31 ottobre 2018

La prima guerra mondiale e l’emancipazione femminile


La prima guerra mondiale è stata un enorme massacro. Ha lasciato sul campo almeno 20 milioni di morti e ha comportato distruzioni per un valore incalcolabile e una crisi economica e sociale gravissima. Per molti popoli la prima guerra mondiale segnò tuttavia anche l’inizio di una rivoluzione silenziosa e benefica, destinata a cambiare il mondo: il movimento femminista, nato sul finire del Settecento, cresciuto idealmente nell’Ottocento, stava per conseguire i primi importanti risultati concreti in campo sociale e politico.

Banco di prova per i movimenti femministi
La prima guerra mondiale, com’è noto, fu un grande laboratorio tecnologico che sviluppò malauguratamente soprattutto nuovi armamenti: nuove armi automatiche e più precise (micidiali), nuovi carri armati, sommergibili, aerei, portaerei, ecc.). La guerra, al di fuori di qualsiasi pianificazione, costituì tuttavia anche un decisivo banco di prova per i movimenti femministi. Se ne parla poco, perché si è abituati a considerare le guerre soprattutto in termini geopolitici, meno in termini di conquiste sociali.
L’imperativo della sopravvivenza e del supporto agli uomini sotto le armi fece sì che alla loro sostituzione nella produzione agricola, ma anche industriale, fossero destinate milioni di donne. Molte furono impiegate anche nella produzione di munizioni per l’approvvigionamento della macchina bellica. Tutto questo in aggiunta ai tradizionali lavori domestici, alla cura dei figli e all’assistenza degli anziani.
Questa esperienza, gravosa ma ben superata, aveva dato alle donne e pure agli uomini la prova lampante delle loro capacità e virtù anche al di fuori dell’ambito familiare. Da quel momento sarebbe stato più facile avanzare richieste fino ad allora irricevibili dagli uomini di potere, per esempio il diritto alla formazione, l’esercizio di ogni professione, i diritti politici. E sarebbe stato più difficile per gli uomini obiettare che le donne dovevano occuparsi della casa e della famiglia come spose e madri.

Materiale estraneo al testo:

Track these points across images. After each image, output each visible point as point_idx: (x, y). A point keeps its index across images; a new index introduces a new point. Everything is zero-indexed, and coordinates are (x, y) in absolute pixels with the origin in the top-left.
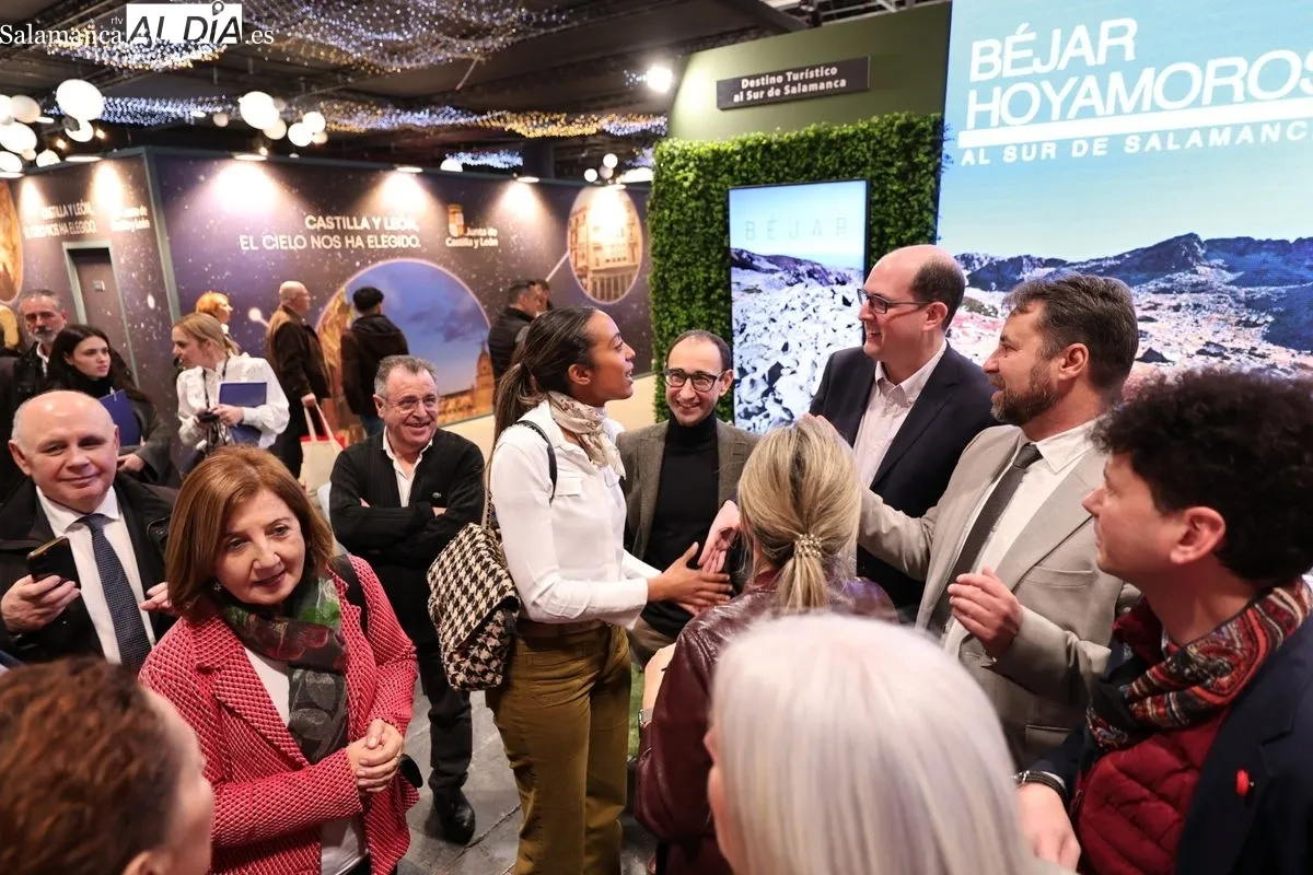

Rivendicazioni e conquiste
Finita la guerra, l’emancipazione femminile trovò davanti a sé una sorta di strada spianata. Le donne, che già sapevano gestire una casa e una famiglia, avevano dimostrato di saper gestire anche il lavoro in fabbrica, nei laboratori, negli uffici. Avevano dimostrato di non aver bisogno di alcuna tutela maschile e di saper badare a sé stesse.
Donne in una fabbrica di munizioni in Gran Bretagna.
Per portare avanti le loro rivendicazioni sociali e politiche, le donne sapevano però che dovevano essere unite. L’esperienza nelle fabbriche aveva favorito la loro sindacalizzazione e politicizzazione. Cominciarono perciò a organizzarsi nei sindacati e nei partiti politici e i risultati non tardarono ad arrivare. Fino al 1920 avevano già ottenuto il diritto di voto in diversi Paesi, tra cui l’Austria, la Germania, il Belgio, la Polonia, il Regno Unito, la Russia, l’Ungheria, il Canada, gli Stati Uniti. In altri Paesi dovranno attendere ancora, ma la direzione e l’obiettivo erano segnati e ritenuti irrinunciabili.
Anche nella vita privata le donne dimostravano sempre più la raggiunta emancipazione, per esempio esibendo vestiti che tendevano a evidenziare maggiormente la loro fisicità, praticando numerosi sport, frequentando scuole di ogni ordine e grado, raggiungendo livelli prestigiosi nella letteratura e nell’arte, guidando l’automobile, purtroppo iniziando anche a fumare (la sigaretta era divenuta simbolo di ribellione e di lotta) come gli uomini.
Non tutte le donne riuscirono subito a sottrarsi ai condizionamenti delle società fino ad allora fortemente maschiliste. In alcuni Paesi dovranno attendere addirittura decenni prima di ottenere il diritto di voto (Francia: 1944, Italia: 1946, Svizzera: 1971). In molti Paesi dove magari le donne hanno da tempo i diritti politici non hanno ancora la parità salariale e pari opportunità rispetto agli uomini nell’accesso allo studio o nell’esercizio di alcune funzioni.
Per molte società la parità uomo-donna resta ancora un obiettivo da conquistare e non si capisce se il ritardo è dovuto a difficoltà oggettive o alla paura (inconfessabile) di una società più giusta, più equa, più umana.